EXTRACT TO READ>
Unsolved

1 Rookie

 • 

13 Posts

2634

September 20th, 2022 19:00

Array still Initializing after energy lost PS4210

Hi,

I'm having problems with a Storage Server Dell PS4210, two weeks ago there was a general blackout and the storage was completely turned off. The configuration is three ps4210 servers, one master and two slaves. Where everyone got up except the master.

After running some commands to verify the array I get the following:

CLI> support exec "raidtool"
Driver Status: Admin Intervention Requested
RAID LUN 0 Degraded.
raid status unrecoverable.
11 Drives (0,2,4,6,8,1,3,5,7,f,f)
RAID 6 (64KB sectionPerSU)
Capacity 17,617,013,637,120 bytes
Available Drives List: 9

It stayed in "storage array still initializing" 10 days ago... please urgent help.

6 Operator

 • 

1.5K Posts

 • 

6.4K Points

September 22nd, 2022 16:00

Hello, 

  Once the cache is discarded the array should finish the boot up in a minute or less.

GIVEN INSTRUCTION 1> Translate this sentence from the forum thread about the PS4210 array into Spanish: "The configuration is three ps4210 servers, one master and two slaves."
GIVEN INSTRUCTION 2> Reproduce the passage of the forum thread starting with "Driver Status: Admin" and going on through "please urgent help.".

INFORMATION SUPPLIED>
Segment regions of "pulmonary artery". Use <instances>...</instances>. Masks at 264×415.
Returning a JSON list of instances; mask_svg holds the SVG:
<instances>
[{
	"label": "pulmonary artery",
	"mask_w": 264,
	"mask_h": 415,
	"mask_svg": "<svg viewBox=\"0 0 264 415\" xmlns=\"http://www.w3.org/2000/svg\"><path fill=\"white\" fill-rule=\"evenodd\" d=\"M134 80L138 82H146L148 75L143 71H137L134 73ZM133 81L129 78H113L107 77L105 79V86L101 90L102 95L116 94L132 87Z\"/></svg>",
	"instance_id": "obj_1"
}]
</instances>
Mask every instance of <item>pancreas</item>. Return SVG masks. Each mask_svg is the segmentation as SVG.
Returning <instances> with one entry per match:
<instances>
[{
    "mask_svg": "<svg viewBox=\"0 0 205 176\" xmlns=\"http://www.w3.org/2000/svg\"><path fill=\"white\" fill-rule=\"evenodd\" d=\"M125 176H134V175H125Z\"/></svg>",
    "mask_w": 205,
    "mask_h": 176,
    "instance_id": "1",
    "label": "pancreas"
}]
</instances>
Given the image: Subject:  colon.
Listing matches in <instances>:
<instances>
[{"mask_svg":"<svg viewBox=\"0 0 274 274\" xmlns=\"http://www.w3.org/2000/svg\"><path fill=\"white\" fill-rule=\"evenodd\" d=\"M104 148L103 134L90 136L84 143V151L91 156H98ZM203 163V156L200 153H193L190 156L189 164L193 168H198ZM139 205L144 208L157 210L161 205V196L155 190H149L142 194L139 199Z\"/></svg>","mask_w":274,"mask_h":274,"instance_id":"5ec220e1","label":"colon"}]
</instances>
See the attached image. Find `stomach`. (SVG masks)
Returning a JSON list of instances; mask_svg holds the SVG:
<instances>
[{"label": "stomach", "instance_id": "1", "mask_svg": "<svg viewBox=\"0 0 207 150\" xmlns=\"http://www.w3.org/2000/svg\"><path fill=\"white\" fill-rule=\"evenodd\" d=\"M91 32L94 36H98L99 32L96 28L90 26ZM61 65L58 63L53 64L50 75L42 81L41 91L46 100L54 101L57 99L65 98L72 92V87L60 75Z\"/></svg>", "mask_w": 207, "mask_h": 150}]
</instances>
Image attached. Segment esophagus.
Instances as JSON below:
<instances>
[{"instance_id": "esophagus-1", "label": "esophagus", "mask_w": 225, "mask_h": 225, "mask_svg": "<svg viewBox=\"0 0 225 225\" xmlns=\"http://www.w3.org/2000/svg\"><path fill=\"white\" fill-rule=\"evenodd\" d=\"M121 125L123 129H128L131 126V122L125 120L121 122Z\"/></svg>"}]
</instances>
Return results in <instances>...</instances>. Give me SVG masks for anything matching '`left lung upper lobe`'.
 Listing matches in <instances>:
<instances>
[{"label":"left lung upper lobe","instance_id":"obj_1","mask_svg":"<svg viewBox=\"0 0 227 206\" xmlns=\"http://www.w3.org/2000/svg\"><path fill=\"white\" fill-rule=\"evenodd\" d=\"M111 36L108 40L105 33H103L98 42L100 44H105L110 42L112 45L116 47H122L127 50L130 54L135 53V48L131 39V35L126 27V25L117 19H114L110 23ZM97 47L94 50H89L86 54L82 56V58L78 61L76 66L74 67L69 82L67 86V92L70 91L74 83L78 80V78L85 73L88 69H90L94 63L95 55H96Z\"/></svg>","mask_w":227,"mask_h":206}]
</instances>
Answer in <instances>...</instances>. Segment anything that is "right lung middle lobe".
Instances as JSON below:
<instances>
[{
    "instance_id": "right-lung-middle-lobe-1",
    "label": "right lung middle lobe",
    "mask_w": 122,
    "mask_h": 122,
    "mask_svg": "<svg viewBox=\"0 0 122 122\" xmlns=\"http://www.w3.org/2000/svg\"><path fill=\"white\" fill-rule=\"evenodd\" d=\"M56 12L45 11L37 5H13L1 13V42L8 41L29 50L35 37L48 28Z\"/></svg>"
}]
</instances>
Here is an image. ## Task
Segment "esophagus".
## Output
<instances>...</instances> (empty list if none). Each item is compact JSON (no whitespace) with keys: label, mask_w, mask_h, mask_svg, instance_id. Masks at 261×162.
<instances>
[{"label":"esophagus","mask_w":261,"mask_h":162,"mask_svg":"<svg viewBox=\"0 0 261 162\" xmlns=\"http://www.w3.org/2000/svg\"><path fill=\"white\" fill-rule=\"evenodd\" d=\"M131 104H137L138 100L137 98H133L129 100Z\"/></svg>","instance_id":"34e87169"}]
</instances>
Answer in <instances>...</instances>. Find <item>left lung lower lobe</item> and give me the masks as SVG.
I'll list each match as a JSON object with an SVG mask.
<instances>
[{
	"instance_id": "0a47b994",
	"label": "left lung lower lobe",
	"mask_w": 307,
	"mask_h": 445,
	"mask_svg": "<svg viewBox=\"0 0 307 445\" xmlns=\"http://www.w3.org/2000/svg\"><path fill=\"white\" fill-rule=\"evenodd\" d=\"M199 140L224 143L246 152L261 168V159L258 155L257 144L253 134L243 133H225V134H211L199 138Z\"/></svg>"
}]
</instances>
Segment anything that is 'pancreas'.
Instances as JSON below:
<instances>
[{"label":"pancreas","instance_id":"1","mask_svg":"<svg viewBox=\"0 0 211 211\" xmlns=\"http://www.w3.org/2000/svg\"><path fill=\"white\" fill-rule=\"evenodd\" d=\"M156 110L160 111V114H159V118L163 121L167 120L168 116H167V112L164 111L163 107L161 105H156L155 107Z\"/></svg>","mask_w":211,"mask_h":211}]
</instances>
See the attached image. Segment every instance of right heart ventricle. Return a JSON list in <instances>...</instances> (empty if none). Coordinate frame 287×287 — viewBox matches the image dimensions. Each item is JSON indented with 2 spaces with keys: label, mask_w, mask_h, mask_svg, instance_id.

EXERCISE RESULT 1> La configuración es de tres servidores ps4210, uno maestro y dos esclavos.

EXERCISE RESULT 2>
Driver Status: Admin Intervention Requested
RAID LUN 0 Degraded.
raid status unrecoverable.
11 Drives (0,2,4,6,8,1,3,5,7,f,f)
RAID 6 (64KB sectionPerSU)
Capacity 17,617,013,637,120 bytes
Available Drives List: 9

It stayed in "storage array still initializing" 10 days ago... please urgent help.